Photo: Mario Cardenas Guillen, aka "El Gordo"
One of the Gulf drug cartel’s top bosses has been arrested, dealing a blow to the powerful Mexican criminal organization less than three months before President Felipe Calderon leaves office, officials said.
Mario Cardenas Guillen, known as “El Gordo” (The Fat Guy) and “M1,” was captured Monday by marines in the northeastern state of Tamaulipas, one of the areas most affected by drug-related violence in recent years.
He is the brother of former Gulf cartel top capos Osiel Cardenas Guillen, who was extradited to the United States on Jan. 20, 2007, and Antonio Ezequiel Cardenas Guillen, who died in a shootout with marines nearly two years ago.
The Gulf cartel, one of Mexico’s oldest drug trafficking organizations, was founded by Juan Nepomuceno Guerra in the 1970s and was later led by Juan Garcia Abrego, who was arrested in 1996 and extradited to the United States.
Osiel Cardenas Guillen took over the cartel’s leadership in July 1999, but he was arrested in 2003. He continued running the Gulf cartel, one of the most violent criminal organizations in Mexico, until his extradition to the United States four years later.
He was succeeded by his brother, Antonio Ezequiel, known as “Tony Tormenta,” and Jorge Eduardo Costilla Sanchez, known as “El Coss.”
Antonio Ezequiel Cardenas Guillen was killed in a shootout with marines on Nov. 5, 2010, and it was believed that Costilla Sanchez had been running the cartel since his death.
Mario Cardenas Guillen was in charge of one of the two branches of the cartel, while Costilla Sanchez, who is still at large, ran the other, a navy spokesman said.
The nearly 70-year-old Cardenas Guillen was paraded before reporters on Tuesday wearing a bullet-proof vest, appearing somber and with a bruise on his face.
He was identified as “someone who says” he is Mario Cardenas Guillen, which is standard procedure until a full identification is made.
The cartel boss was arrested in 1995 on a variety of drug-related charges, but he was released from prison in 2007, navy spokesman Rear Adm.

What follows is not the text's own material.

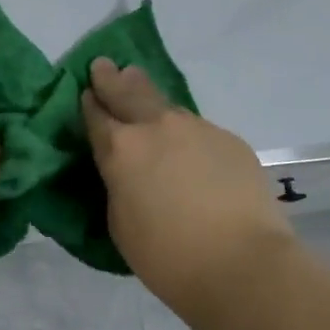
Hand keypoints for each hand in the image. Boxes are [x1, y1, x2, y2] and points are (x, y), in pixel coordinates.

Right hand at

Jose Luis Vergara said.
Cardenas Guillen oversaw the smuggling of large shipments of cocaine and marijuana from his prison cell in Matamoros, a border city in Tamaulipas, prompting his transfer to the Puente Grande prison in the western state of Jalisco, where he stayed until his release, Vergara said.
Marines seized a rifle, three ammunition clips, two grenades, 129,700 pesos ($9,800) in cash, communications gear, a vehicle and some cocaine from the suspect.
The Gulf cartel is no longer as powerful as it was in the past, partly because of its break with Los Zetas, the criminal organization’s former armed wing, which severed ties with the cartel in 2010 and now runs its own narcotics trafficking business.
The Gulf organization, which mainly deals in cocaine, synthetic drugs and marijuana, mostly operates in northern Mexico and the country’s eastern coastal areas.
The cartel, like other Mexican criminal organizations, has expanded into kidnappings and extortion rackets, targeting businesses.
Mario Cardenas Guillen’s arrest comes as Mexico is entering the political transition that will end with the inauguration on Dec. 1 of Enrique Peña Nieto, who won the July 1 presidential election.
The cartel leader’s arrest was announced on Tuesday, the same day that Peña Nieto, of the Institutional Revolutionary Party, or PRI, named his transition team, which will oversee the handover of power from Calderon, of the conservative National Action Party, or PAN.
Calderon made fighting Mexico’s drug cartels the focus of his internal security policy after taking office on Dec. 1, 2006.
The president has deployed tens of thousands of soldiers and Federal Police officers across the country to combat drug cartels and other criminal organizations.
The use of the armed forces to fight drug traffickers, however, has failed to stem the violence.
Mexico registered 27,199 murders in 2011, or 24 per 100,000 people, the highest number since Calderon took office, the National Institute of Statistics and Geography, or INEGI, said in a report released last month.
The Movement for Peace with Justice and Dignity, which was founded by human rights activist and poet Javier Sicilia, puts the death toll from Mexico’s drug war at 70,000.
A military commander based in northern Mexico told Efe that Mario Cardenas Guillen’s arrest could lead to more violence in the region, which borders the United States.
“With the arrest of Cardenas Guillen, the situation will get difficult, there could be more violence,” the military officer told Efe on condition of anonymity.
The cartel boss’s arrest could lead to a “readjustment of the command” structure and the effort to dominate northern Mexico “will make the criminal organizations increase their clashes with greater violence,” the military commander said.